> **Document excerpt**
►
Ireland is already getting a disproportionately large tax take from US multinationals in Ireland – there is no scope for tripling it overnight through some stroke of David McWilliams’ pen.

In simple terms, companies pay tax in Ireland based on the profits they make from their activities in Ireland.  Companies which are incorporated in Ireland but which make their profits in some other countries pay corporation taxes in those other countries. That is as it should be.

American companies in Ireland did not make €96 billion profits in Ireland in 2014 as McWilliams claimed. American companies incorporated in Ireland did make €96 billion profits, but only about €25 billion of that was made from their activities in Ireland and it was properly taxed in Ireland. It’s not popular to say so, but American companies pay an effective Corporation Tax rate of close to 12.5% on the profits they make from their activities in Ireland. It would be wrong to levy tax on companies incorporated in Ireland which carry out their business overseas, just as it would be wrong to levy Irish Income Tax on Irish citizens working in Saudi Arabia.

Much of the profits made by these American companies is made in countries such as Bermuda where they pay no Corporation Tax at all.  Ireland could well have a role in working with the United States and the EU to make sure that every multinational pays its fair share of corporation taxes somewhere. But that somewhere is unlikely to be Ireland.

Yours sincerely





Brendan Burgess


----------



## Delboy (10 Dec 2017)

If MNC's or any other company want to channel their profits through Ireland and the rules allow it, than so be it (though I feel that will change soon under pressure from our EU colleagues as a payback for their support on Brexit this past week).
But thats not the issue I was referring to but does seem to be the nub of your letter.

I am referring to the various loopholes,knowledge boxes , whatever your having yourself which allows them to pay a fraction of the 12.5% rate we brag about on their profits, be they Irish or foreign generated. 
Thats my gripe.


----------



## Brendan Burgess (10 Dec 2017)

Hi Delboy

Irish incorporated companies do not pay taxes on profits generated outside Ireland.

Irish citizens working in Saudi or the UK do not pay income tax on their foreign earnings. 

Do you think that they should?

Brendan


----------



## MrEarl (11 Dec 2017)

Brendan Burgess said:


> .....
> Would you think that there is scope for increasing taxes elsewhere?
◄
> **Instruction 1**
Render the listing as a JSON list of strings, one string per line and no blank lines. Begin at the first line of the listing and stop after the line that contains "CR48 – Batterie externe magnétique".

> **Listed records**
►
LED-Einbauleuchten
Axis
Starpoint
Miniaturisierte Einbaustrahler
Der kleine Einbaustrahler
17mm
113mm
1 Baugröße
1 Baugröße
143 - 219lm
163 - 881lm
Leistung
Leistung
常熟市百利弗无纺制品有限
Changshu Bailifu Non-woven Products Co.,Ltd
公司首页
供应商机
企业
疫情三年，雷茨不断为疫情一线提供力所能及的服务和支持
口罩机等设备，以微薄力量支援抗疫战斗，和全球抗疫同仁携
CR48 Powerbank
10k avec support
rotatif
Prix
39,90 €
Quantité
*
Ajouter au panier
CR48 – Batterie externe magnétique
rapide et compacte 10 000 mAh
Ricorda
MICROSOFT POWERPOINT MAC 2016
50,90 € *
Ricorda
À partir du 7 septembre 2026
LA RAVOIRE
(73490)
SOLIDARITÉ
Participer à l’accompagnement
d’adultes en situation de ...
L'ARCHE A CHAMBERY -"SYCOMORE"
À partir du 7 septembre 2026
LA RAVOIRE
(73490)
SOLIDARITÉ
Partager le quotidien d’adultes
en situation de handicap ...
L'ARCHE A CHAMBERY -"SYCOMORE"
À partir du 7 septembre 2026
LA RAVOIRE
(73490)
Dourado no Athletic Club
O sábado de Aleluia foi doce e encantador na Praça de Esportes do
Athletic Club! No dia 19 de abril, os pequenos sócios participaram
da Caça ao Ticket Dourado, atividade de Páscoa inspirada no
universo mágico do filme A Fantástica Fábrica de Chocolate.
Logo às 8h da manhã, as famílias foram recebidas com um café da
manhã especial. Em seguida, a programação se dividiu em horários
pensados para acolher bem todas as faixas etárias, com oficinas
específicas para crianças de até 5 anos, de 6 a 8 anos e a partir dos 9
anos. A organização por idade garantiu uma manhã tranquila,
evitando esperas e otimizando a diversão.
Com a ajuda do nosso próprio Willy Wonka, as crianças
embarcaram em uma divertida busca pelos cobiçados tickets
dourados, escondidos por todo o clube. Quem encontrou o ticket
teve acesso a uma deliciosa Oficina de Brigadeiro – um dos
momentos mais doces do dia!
◄
> **Instruction 2**
Write the next part of the forum thread on Irish corporation tax, starting right after its last line.

> **Answer space 1**
[
  "LED-Einbauleuchten",
  "Axis",
  "Starpoint",
  "Miniaturisierte Einbaustrahler",
  "Der kleine Einbaustrahler",
  "17mm",
  "113mm",
  "1 Baugröße",
  "1 Baugröße",
  "143 - 219lm",
  "163 - 881lm",
  "Leistung",
  "Leistung",
  "常熟市百利弗无纺制品有限",
  "Changshu Bailifu Non-woven Products Co.,Ltd",
  "公司首页",
  "供应商机",
  "企业",
  "疫情三年，雷茨不断为疫情一线提供力所能及的服务和支持",
  "口罩机等设备，以微薄力量支援抗疫战斗，和全球抗疫同仁携",
  "CR48 Powerbank",
  "10k avec support",
  "rotatif",
  "Prix",
  "39,90 €",
  "Quantité",
  "*",
  "Ajouter au panier",
  "CR48 – Batterie externe magnétique"
]

> **Answer space 2**
> 
> What about increasing  property taxes, if that would result in a reduction in income taxes?
> ...




Hello Mr. Burgess,

I would be happy to see some form of tax introduced on the sale of principal private residences, above a certain threshold.

Obviously, it would need to be a reasonably high threshold to be fair to people living in the cities and Dublin in particular, so perhaps on house sales above €800k - €900k ?

I am not in favour of increasing property taxes overall, as I think they already discriminate against those living in the cities (again, particularly Dublin), unless perhaps it was an increase on particularly valuable properties.

I also think it is long past time that the government increased the tax on diesel engines (and preferably reduce the cost of petrol engines), given it has become very cleat that diesel engines are doing our environment no favours.


Now for some slightly controversial suggestions  .....

I would like to see prostitution legalised, so that the revenue generated by the industry could be taxed.  Obviously, legalising it would also result in some improvements in health and safety for all concerned.

I would further like to see anyone convicted of a crime heavily fined and then taxed at higher rates across the board, for an appropriate period (the fine and period for the higher taxes to apply, could be linked to the severity of the crime).

I would also like to see the tax incentive offered through employers to encourage people to purchase bikes discontinued.  I think it has been responsible for dramatically increasing the average cost of a bike and at this stage, anyone who was going to avail of the scheme has long since done so.


----------



## Delboy (11 Dec 2017)

Brendan Burgess said:


> Hi Delboy
> 
> Irish incorporated companies do not pay taxes on profits generated outside Ireland.
> 
> ...


No, they should pay taxes at the local rate. Whether there is one or not.

But MNC's or Irish firms at home should pay Corporation tax on the profits made in/channeled through this jurisdiction at the going rate of 12.5%. A very generous rate. And not at 0.0001% or thereabouts.
And if they don't want to pay 12.5% tax on the profits made abroad, then they shouldn't channel them through here. Too much unwanted attention brought to bear on us.


----------



## Protocol (11 Dec 2017)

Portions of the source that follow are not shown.